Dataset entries
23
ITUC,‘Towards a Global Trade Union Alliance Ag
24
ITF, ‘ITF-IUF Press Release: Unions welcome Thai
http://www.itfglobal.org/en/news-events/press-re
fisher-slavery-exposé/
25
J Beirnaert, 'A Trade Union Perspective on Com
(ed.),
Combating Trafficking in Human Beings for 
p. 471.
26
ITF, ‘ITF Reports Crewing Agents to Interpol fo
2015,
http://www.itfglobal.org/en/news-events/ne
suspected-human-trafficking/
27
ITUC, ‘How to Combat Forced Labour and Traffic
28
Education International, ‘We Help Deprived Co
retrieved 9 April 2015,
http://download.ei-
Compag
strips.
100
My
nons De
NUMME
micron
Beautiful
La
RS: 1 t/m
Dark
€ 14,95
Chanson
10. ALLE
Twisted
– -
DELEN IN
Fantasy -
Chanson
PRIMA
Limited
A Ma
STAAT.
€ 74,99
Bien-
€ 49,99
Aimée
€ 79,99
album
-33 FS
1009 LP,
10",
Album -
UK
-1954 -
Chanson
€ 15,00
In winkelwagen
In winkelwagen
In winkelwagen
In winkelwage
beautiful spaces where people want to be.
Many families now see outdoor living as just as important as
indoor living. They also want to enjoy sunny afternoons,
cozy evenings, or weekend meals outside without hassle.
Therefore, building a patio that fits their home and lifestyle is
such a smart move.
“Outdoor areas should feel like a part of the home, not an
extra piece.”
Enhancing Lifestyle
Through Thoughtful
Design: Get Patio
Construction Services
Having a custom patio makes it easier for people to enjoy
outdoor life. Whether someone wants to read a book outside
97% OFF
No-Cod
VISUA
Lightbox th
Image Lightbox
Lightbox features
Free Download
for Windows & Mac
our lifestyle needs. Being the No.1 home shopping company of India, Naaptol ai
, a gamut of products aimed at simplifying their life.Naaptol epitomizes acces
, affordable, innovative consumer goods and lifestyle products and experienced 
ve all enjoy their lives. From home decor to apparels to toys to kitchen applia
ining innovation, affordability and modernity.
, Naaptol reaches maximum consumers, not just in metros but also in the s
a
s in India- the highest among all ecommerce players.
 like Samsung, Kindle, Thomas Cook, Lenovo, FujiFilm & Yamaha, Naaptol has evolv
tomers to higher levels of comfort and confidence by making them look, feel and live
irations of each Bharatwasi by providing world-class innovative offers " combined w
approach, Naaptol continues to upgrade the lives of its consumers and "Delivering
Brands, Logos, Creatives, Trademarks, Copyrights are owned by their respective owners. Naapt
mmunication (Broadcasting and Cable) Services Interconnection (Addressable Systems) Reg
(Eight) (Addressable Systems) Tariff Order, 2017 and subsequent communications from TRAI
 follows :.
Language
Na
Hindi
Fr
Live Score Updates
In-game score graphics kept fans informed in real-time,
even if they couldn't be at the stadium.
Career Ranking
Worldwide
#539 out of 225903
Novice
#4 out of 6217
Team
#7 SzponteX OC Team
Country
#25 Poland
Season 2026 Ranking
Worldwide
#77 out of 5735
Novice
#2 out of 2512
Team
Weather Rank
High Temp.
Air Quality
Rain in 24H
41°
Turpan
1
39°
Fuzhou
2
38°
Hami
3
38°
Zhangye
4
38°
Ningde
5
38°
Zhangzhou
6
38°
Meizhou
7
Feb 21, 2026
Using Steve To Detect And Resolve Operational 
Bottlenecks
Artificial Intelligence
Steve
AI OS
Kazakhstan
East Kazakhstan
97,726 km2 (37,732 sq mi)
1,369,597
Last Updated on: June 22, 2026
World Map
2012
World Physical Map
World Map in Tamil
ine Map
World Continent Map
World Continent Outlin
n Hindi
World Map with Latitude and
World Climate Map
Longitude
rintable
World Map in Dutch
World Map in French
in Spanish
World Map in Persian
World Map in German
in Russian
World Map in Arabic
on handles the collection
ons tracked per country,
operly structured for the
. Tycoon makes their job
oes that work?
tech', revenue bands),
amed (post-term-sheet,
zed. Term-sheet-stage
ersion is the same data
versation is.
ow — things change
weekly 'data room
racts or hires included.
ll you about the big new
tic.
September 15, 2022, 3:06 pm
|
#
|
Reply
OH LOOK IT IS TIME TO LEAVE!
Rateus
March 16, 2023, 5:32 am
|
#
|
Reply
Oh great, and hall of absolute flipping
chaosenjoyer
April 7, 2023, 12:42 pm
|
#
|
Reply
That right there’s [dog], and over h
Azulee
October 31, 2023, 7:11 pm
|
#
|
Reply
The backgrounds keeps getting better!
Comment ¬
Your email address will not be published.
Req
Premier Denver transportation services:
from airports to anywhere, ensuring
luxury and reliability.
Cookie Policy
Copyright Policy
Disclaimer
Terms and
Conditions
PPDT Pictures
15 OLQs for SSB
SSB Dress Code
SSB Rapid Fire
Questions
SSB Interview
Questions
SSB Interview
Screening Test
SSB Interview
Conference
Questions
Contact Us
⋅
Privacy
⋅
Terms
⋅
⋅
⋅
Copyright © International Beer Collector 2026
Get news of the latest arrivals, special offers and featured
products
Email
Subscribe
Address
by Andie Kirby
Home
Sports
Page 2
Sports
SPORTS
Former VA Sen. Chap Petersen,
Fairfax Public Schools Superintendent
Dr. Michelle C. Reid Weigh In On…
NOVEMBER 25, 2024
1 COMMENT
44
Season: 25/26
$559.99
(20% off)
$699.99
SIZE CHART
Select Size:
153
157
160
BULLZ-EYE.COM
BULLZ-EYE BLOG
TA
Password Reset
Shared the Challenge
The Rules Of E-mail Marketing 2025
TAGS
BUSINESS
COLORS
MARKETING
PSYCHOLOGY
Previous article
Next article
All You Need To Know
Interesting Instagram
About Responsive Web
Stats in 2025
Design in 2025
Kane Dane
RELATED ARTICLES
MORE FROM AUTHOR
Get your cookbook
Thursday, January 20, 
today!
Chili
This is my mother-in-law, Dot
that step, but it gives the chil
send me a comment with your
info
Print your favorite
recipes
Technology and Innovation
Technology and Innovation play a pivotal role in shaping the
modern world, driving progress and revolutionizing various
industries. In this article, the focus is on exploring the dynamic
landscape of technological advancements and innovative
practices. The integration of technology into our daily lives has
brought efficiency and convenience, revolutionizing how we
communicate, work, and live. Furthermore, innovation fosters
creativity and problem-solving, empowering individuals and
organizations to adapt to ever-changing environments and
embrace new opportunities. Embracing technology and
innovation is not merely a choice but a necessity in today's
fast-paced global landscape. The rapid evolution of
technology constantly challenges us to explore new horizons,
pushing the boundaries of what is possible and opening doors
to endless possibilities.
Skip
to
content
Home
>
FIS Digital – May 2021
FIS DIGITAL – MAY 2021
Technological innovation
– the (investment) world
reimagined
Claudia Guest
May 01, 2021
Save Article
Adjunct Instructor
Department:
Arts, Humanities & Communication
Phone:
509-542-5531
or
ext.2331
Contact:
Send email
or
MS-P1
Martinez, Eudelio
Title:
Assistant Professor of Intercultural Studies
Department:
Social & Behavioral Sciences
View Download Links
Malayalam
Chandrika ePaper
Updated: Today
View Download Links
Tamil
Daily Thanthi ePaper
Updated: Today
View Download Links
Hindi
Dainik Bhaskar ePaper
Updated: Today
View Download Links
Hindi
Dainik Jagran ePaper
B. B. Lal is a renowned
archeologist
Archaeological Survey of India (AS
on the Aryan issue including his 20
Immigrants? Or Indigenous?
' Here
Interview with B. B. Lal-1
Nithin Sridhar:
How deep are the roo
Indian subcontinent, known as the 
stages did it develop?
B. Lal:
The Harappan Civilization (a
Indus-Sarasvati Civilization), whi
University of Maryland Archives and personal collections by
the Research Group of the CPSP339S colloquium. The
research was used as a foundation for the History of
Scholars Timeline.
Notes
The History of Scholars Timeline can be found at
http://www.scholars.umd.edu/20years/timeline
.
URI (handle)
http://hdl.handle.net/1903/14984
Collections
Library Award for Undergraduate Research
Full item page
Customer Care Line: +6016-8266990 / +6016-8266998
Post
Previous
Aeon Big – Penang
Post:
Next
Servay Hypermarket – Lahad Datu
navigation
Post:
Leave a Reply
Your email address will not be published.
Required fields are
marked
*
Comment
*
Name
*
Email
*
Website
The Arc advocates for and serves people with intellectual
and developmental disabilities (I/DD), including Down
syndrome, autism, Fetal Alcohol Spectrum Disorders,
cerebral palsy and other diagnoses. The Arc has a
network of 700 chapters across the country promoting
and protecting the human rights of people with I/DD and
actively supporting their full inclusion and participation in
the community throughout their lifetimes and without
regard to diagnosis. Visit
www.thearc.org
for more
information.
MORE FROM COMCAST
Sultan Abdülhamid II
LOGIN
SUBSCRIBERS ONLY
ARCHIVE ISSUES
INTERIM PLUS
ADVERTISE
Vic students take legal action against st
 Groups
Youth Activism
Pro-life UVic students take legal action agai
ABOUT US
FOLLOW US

## EXERCISE OBJECTIVE:
Reproduce the items word for word, from the very start through the line containing "life.Naaptol epitomizes acces", including that line.

## EXPECTED ANSWER:
23
ITUC,‘Towards a Global Trade Union Alliance Ag
24
ITF, ‘ITF-IUF Press Release: Unions welcome Thai
http://www.itfglobal.org/en/news-events/press-re
fisher-slavery-exposé/
25
J Beirnaert, 'A Trade Union Perspective on Com
(ed.),
Combating Trafficking in Human Beings for 
p. 471.
26
ITF, ‘ITF Reports Crewing Agents to Interpol fo
2015,
http://www.itfglobal.org/en/news-events/ne
suspected-human-trafficking/
27
ITUC, ‘How to Combat Forced Labour and Traffic
28
Education International, ‘We Help Deprived Co
retrieved 9 April 2015,
http://download.ei-
Compag
strips.
100
My
nons De
NUMME
micron
Beautiful
La
RS: 1 t/m
Dark
€ 14,95
Chanson
10. ALLE
Twisted
– -
DELEN IN
Fantasy -
Chanson
PRIMA
Limited
A Ma
STAAT.
€ 74,99
Bien-
€ 49,99
Aimée
€ 79,99
album
-33 FS
1009 LP,
10",
Album -
UK
-1954 -
Chanson
€ 15,00
In winkelwagen
In winkelwagen
In winkelwagen
In winkelwage
beautiful spaces where people want to be.
Many families now see outdoor living as just as important as
indoor living. They also want to enjoy sunny afternoons,
cozy evenings, or weekend meals outside without hassle.
Therefore, building a patio that fits their home and lifestyle is
such a smart move.
“Outdoor areas should feel like a part of the home, not an
extra piece.”
Enhancing Lifestyle
Through Thoughtful
Design: Get Patio
Construction Services
Having a custom patio makes it easier for people to enjoy
outdoor life. Whether someone wants to read a book outside
97% OFF
No-Cod
VISUA
Lightbox th
Image Lightbox
Lightbox features
Free Download
for Windows & Mac
our lifestyle needs. Being the No.1 home shopping company of India, Naaptol ai
, a gamut of products aimed at simplifying their life.Naaptol epitomizes acces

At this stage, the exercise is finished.